Proteins have widely different properties, depending on combinations of 20 amino acids, and AI is involved in analyzing and predicting the appearances and functions of different proteins based on protein sequences. There have been prior experimental methods for identifying protein structures, such as X-ray crystallography, or cryogenic electron microscopy (cryo-EM). However, it was time-consuming and very expensive to discover structural data that are visible to people. Despite the known presence of 300 or more million proteins on the planet, it unsurprisingly takes years to identify the structure of a single protein. In contrast, RoseTTAFold uses AI designed to achieve a substantial reduction in time and cost. The capability of AI to rapidly identify protein structures allows this work to be performed within several seconds to a couple of hours. Less than 100% accuracy notwithstanding, it predicts even the range of accuracy. Ultimately, many experimenters nowadays unravel a protein structure via RoseTTAFold, and then verify that structure through experiments.
Although I knew earlier that I had been nominated, I discovered that I was selected when I received interview requests from newspapers. I felt incredibly rewarded. I have been devoted to exploring protein structure prediction since my graduate school years. The recognition by more people than I expected exhilarated me because of their appreciation of the importance of this research. I became more confident that I would be able to persuade others in sharing my research.
I do not believe that AI will replace humans. AI will more likely assist humans with what they need to do. A developer will be free from implementing ideas in detail thanks to the self-learning of AI, whereas users will be able to gain assistance from AI, such as ChatGPT, in proofreading codes or foreign languages. Although existing jobs will shift into other forms, this will lead to other opportunities. All AI may be vulnerable to errors. The research and development to reduce these errors is the responsibility of humans. Moreover, this responsibility is also of those who use AI. Just as I need to verify whether the protein structure predicted by AI is accurate through my research.
It is nucleic acids, such as DNA, that synthesize proteins. The recipe for producing proteins
based on genetic information is stored in nucleic acids. Although the cells of our body have the
same genetic information, they differentiate into different shapes, depending on tissues, such
as eyes, skin, and organs because proteins called “transcription factors” interact with nucleic
acids to determine which proteins should be more or less present.

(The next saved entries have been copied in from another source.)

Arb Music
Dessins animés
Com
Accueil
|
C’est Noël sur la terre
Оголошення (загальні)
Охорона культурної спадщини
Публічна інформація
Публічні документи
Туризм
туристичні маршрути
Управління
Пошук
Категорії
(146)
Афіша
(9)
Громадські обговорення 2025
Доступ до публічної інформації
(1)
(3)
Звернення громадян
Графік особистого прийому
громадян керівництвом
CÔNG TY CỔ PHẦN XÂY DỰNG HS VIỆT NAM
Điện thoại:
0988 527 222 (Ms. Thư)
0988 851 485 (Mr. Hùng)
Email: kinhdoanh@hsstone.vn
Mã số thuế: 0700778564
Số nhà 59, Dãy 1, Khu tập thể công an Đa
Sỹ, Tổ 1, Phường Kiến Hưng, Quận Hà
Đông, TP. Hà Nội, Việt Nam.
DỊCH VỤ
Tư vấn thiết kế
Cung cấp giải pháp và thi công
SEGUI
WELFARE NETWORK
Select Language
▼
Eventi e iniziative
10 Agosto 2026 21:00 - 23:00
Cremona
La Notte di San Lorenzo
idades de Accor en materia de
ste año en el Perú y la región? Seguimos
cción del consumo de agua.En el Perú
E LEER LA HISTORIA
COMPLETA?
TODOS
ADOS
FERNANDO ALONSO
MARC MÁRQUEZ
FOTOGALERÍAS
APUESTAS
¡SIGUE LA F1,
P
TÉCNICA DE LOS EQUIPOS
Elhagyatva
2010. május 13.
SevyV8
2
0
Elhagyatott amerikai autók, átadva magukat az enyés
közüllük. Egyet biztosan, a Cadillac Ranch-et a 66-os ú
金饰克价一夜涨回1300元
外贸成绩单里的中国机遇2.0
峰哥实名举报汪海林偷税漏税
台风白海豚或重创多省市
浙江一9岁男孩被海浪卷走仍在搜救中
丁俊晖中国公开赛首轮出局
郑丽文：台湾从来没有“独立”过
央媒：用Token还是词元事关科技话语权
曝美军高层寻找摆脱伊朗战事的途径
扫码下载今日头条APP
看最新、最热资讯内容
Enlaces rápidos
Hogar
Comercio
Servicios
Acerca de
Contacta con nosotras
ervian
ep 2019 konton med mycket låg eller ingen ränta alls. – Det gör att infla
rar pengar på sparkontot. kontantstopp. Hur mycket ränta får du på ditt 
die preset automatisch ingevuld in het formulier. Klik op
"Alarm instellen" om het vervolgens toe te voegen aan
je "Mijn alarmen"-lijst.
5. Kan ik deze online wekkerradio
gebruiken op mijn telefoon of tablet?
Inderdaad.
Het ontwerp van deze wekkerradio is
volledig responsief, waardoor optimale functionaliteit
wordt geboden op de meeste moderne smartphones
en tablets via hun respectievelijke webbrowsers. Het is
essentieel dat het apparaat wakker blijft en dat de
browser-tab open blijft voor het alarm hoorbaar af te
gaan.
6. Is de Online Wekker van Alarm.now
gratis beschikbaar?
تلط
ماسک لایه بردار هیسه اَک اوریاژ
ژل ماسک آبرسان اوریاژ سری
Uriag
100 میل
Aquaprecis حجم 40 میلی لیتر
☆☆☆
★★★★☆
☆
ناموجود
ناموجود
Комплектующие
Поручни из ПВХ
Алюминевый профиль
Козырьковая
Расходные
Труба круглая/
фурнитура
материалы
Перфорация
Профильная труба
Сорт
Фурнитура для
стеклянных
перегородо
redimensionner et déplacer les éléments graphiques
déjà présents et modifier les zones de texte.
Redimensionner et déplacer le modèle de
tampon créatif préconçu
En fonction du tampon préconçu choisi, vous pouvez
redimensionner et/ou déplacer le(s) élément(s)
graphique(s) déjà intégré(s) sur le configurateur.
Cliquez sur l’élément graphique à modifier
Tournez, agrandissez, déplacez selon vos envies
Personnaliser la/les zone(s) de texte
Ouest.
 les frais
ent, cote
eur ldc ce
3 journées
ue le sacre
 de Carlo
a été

A comprehension of the basic interactions between proteins and nucleic acids contributes
massively to understanding various life phenomena, including why differences between tissues
appear, how protein expression levels are regulated to respond to changes in the external
environment, and why diseases occur when protein expression levels are abnormal. This
understanding can be utilized to cure diseases, which occur owing to abnormalities in expression
level control, by designing artificial transcription factors that increase or decrease the
expression of a specific protein through binding to a specific nucleic acid sequence. It can be
further applied to improve crops with excellent resistance to drought and diseases. This
comprehension is applicable to the development of gene therapies, also called “genetic
scissors.” This significance motivates us to develop an AI that predicts protein-nucleic acid
interactions, which is still one of the conundrums in the bioscience field. For this purpose, we
are striving to improve prediction accuracy by applying physicochemical theories that determine
the interaction between two biomaterials to AI learning. The development of AI that predicts and
designs protein-nucleic acid interactions will serve a key role in understanding life phenomena,
as well as resolving current social issues, such as disease treatments and food crises. AI will
not replace humans. AI will more likely assist humans with their needs. Despite the shift of
existing jobs into other forms, this will lead to other opportunities.